Germany, for example, has shut down eight of its reactors this spring and is going to close all the others by 2022. Most Italians voted to keep their country non-nuclear. Banned the construction of reactors Switzerland and Spain. The Prime Minister of Japan personally promised to do everything possible to reduce his country's dependence on the energy of the atom. This is what the President of Taiwan says. Mexico is focusing its efforts not on building ten reactors, but on developing its natural gas-fired power plants. Belgium speaks of the possibility of abandoning nuclear power plants already by 2015.
As for the United States, an excess of natural gas and insufficient funding have already forced us to think about the extinction of nuclear projects. After Fukushima, the fate of projects has become even more definite. If in the 2007 year 28 applications were filed for the construction of a nuclear power plant before 2020, today we can say that at best three will be built.
In France, which is ahead of the entire NPP capacity per capita, there is a desperate debate. The president supports nuclear energy, and his main adversary, Francois Hollande, proposes to reduce the share of nuclear energy by more than a third by the year 2025. Social polls show that Hollande is more popular in his own country than the current president. Before the accident in Japan, about two-thirds of the population of France supported the development of nuclear energy, today almost as many are in favor of its curtailment.
But not all states treat the nuclear industry negatively. New reactors can be built in the UK, Eastern Europe and South Korea. In Bangladesh, Vietnam, India, Turkey and Iran, Russia will be engaged in the construction of nuclear power plants. The USA, France, Japan and South Korea are working on similar deals in Vietnam, Saudi Arabia, Jordan and Turkey. China continues to build reactors in Pakistan.
Does the idea that none of the client states have a worthy nuclear safety regulation program come to the heads of these nuclear builders? Only in Pakistan there are enough trained personnel who can work on the construction of nuclear power plants and continue to deal with nuclear programs.
Egypt, Saudi Arabia, Turkey, Syria, Iran and Algeria are seeking to obtain nuclear weapons, or are already conducting relevant development, or trying to get the necessary technology. Pakistan already possesses nuclear weapons. Iran, Egypt, Algeria and Syria have already been seen in actions that violate the measures and safety standards of the IAEA. Some of the countries where it is planned to build nuclear reactors do not respond to calls to reduce the production of nuclear fuel, a process that could in a short time turn Egypt, Turkey, Vietnam, Saudi Arabia and Jordan into countries possessing nuclear weapons.

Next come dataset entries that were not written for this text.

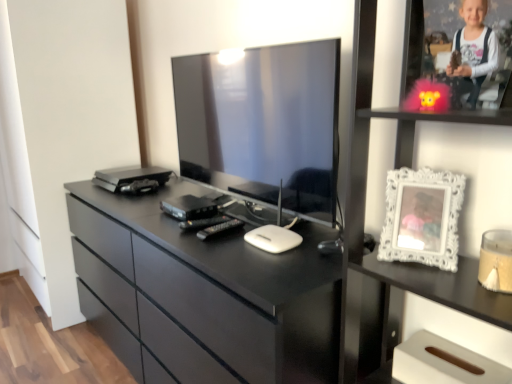
At what (x,y) coordinates should I click in order to perform the action: click on free point to the left of satin black device at center. Please return your answer as a coordinate pair (x, y). The height and width of the screenshot is (384, 512). Looking at the image, I should click on (144, 213).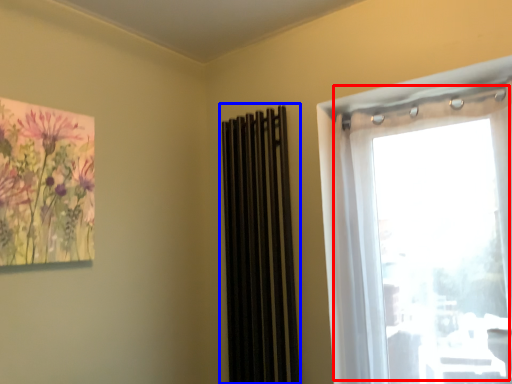
Question: Which of the following is the farthest to the observer, window (highlighted by a red box) or curtain (highlighted by a blue box)?

Choices:
 (A) window
 (B) curtain

Answer: (B)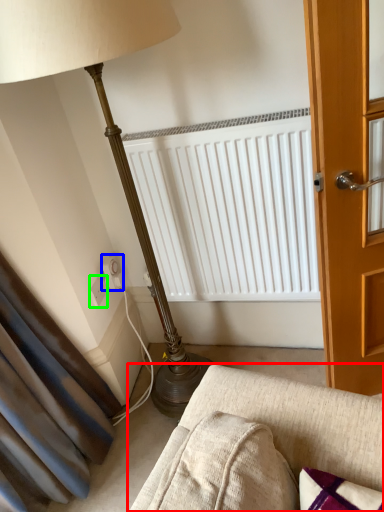
Question: Which object is the closest to the studio couch (highlighted by a red box)? Choose among these: electric outlet (highlighted by a blue box) or electric outlet (highlighted by a green box).

Choices:
 (A) electric outlet
 (B) electric outlet

Answer: (B)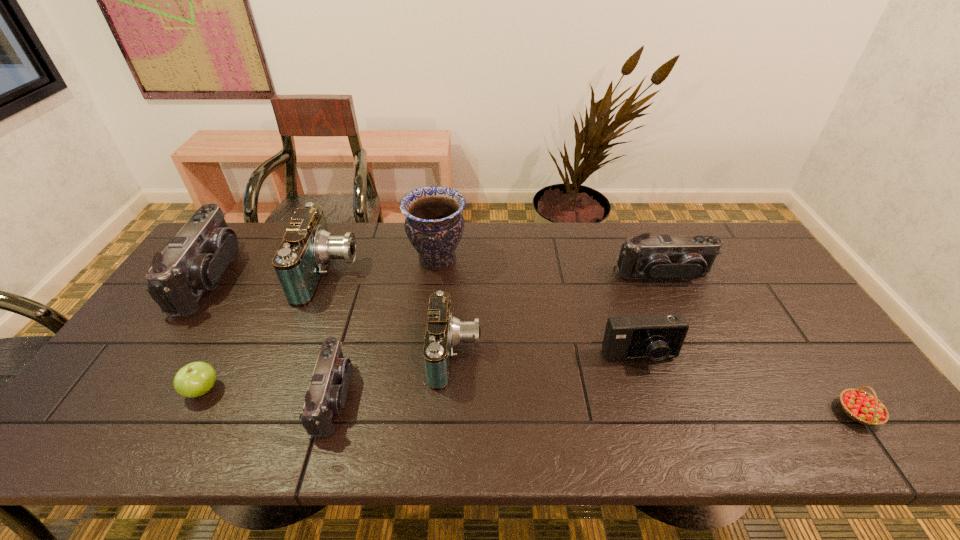
Identify the location of the shortest camcorder. This screenshot has width=960, height=540. (326, 395).

What are the coordinates of `the smallest black camcorder` in the screenshot? It's located at (326, 395).

What are the coordinates of `apple` in the screenshot? It's located at (195, 379).

Locate an element on the screen. the second object from left to right is located at coordinates (195, 379).

At what (x,y) coordinates should I click in order to perform the action: click on strawberry. Please return your answer as a coordinate pair (x, y). This screenshot has height=540, width=960. Looking at the image, I should click on (862, 407).

Identify the location of the shortest object. The height and width of the screenshot is (540, 960). (862, 407).

The width and height of the screenshot is (960, 540). Identify the location of blank space located 0.380m on the front handle of the pottery. (584, 259).

Where is `blank space located 0.130m on the front-facing side of the bigger blue camcorder`? blank space located 0.130m on the front-facing side of the bigger blue camcorder is located at coordinates (398, 273).

Find the location of `free location located 0.290m on the front-facing side of the leftmost black camcorder`. free location located 0.290m on the front-facing side of the leftmost black camcorder is located at coordinates (325, 278).

You are a GUI agent. You are given a task and a screenshot of the screen. Output one action in this format:
    pyautogui.click(x=<x>, y=<y>)
    Task: Click on the vacant space positioned 0.230m on the front-facing side of the rightmost black camcorder
    The height and width of the screenshot is (540, 960).
    Given the screenshot: What is the action you would take?
    pyautogui.click(x=696, y=346)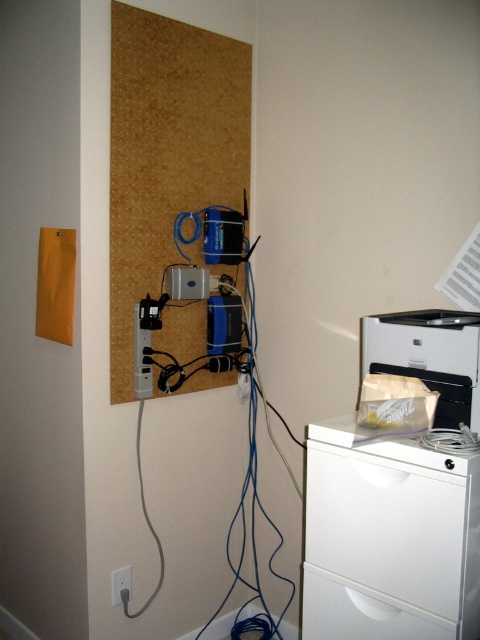
You are organizing the desk area and need to place a new box that measures 18 inches in length. You have space near the white matte printer at lower right and the white plastic drawer at lower right. Which object should you place the box next to to ensure it fits?

The white matte printer at lower right has a larger size compared to the white plastic drawer at lower right, so the box will fit better next to the white matte printer at lower right.

You are organizing the room and need to place a large box that requires 1.5 square feet of space. Which object between the white plastic file cabinet at lower right and the white plastic drawer at lower right can you place the box next to without moving either object?

The white plastic file cabinet at lower right is larger in size than the white plastic drawer at lower right, so placing the box next to the white plastic drawer at lower right would require less space and might be feasible. However, since the file cabinet is larger, it might have more adjacent space available. Without specific spatial layout details, it is safer to assume the larger object has more space around it. Therefore, the box should be placed next to the white plastic file cabinet at lower right.

You are standing in front of the corkboard and want to reach two points marked on the wall. One is at point [355,627] and the other is at point [130,573]. Which point will you touch first if you extend your hand straight out?

The point at [355,627] is closer to the viewer than the point at [130,573], so you will touch the point at [355,627] first.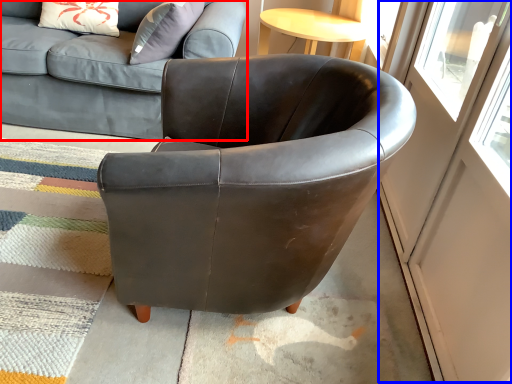
Question: Which object appears closest to the camera in this image, studio couch (highlighted by a red box) or screen door (highlighted by a blue box)?

Choices:
 (A) studio couch
 (B) screen door

Answer: (B)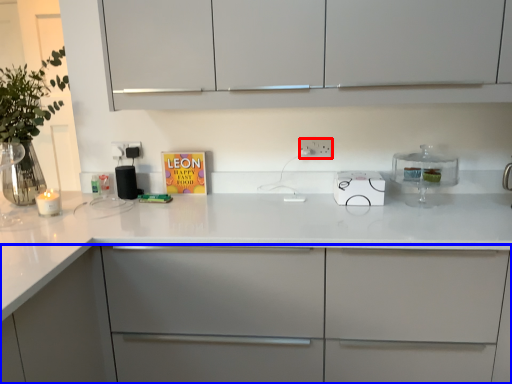
Question: Which object is closer to the camera taking this photo, electric outlet (highlighted by a red box) or cabinetry (highlighted by a blue box)?

Choices:
 (A) electric outlet
 (B) cabinetry

Answer: (B)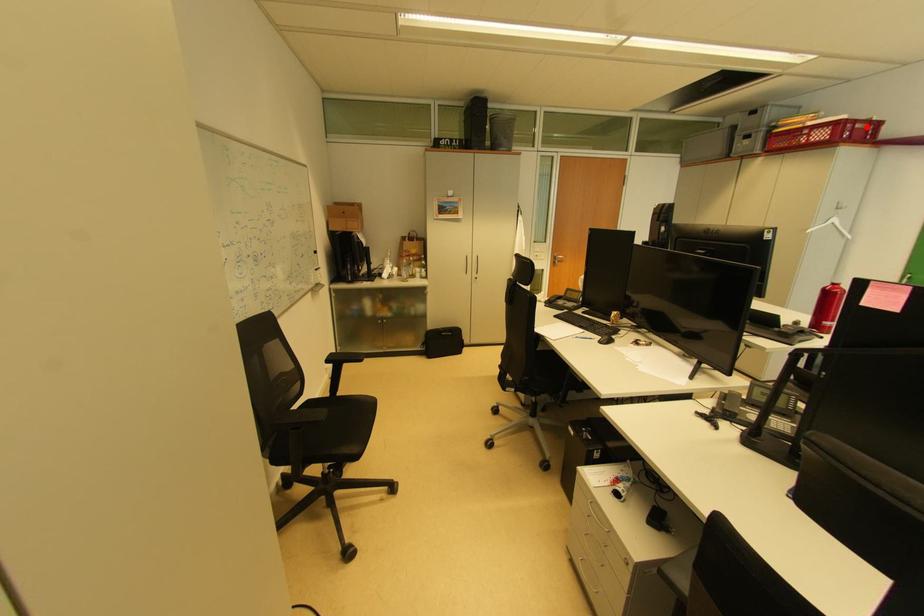
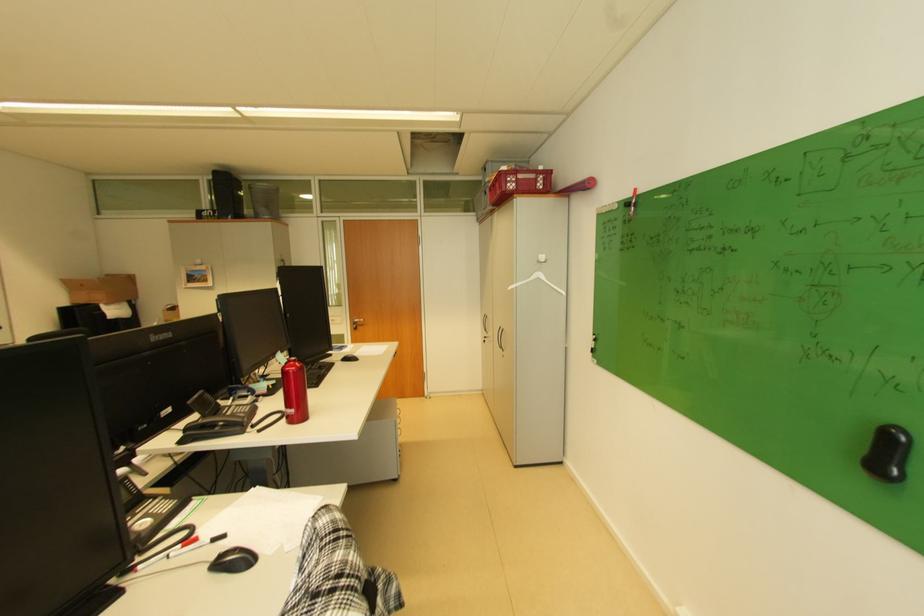
In the second image, find the point that corresponds to the highlighted location in the first image.

(529, 177)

For the sake of which the whole world is in danger of new catastrophes, when new reactors are being built in such countries?
The first and main reason is simple and clear - money, more precisely - a lot of money. Today, when developed countries are beginning to abandon the construction of new nuclear reactors, suppliers of nuclear solutions have to move to less developed markets in the Middle and Far East, which promise considerable profits. For example, South Korea signed its first contract for the construction of four reactors with the United Arab Emirates in the amount of 20 billions of dollars.
Well, the second reason is geopolitical interests. Russia sells the reactor to Turkey at cost. What is the reason for such generosity? Moscow wants to get a lever of influence on its neighbor, which is capable of creating problems with the construction of oil pipelines. In the situation with Iran, Russia wants to play the role of a superpower, which is an independent arbiter in Tehran’s disputes over the nuclear issue.
Saudi Arabia wants to get an atomic bomb, saying that they will have to develop nuclear weapons if Iran does it. Tehran, on the other hand, insists that its activities in the nuclear industry are connected exclusively with the use of the peaceful atom and solve only energy problems.
Is the risk of repeating Fukushima or Chernobyl and the nuclear arms race in the Middle East worth someone's political interests or a few billion dollars? Let's hope that the danger of building nuclear power plants will be understood not only by developed countries.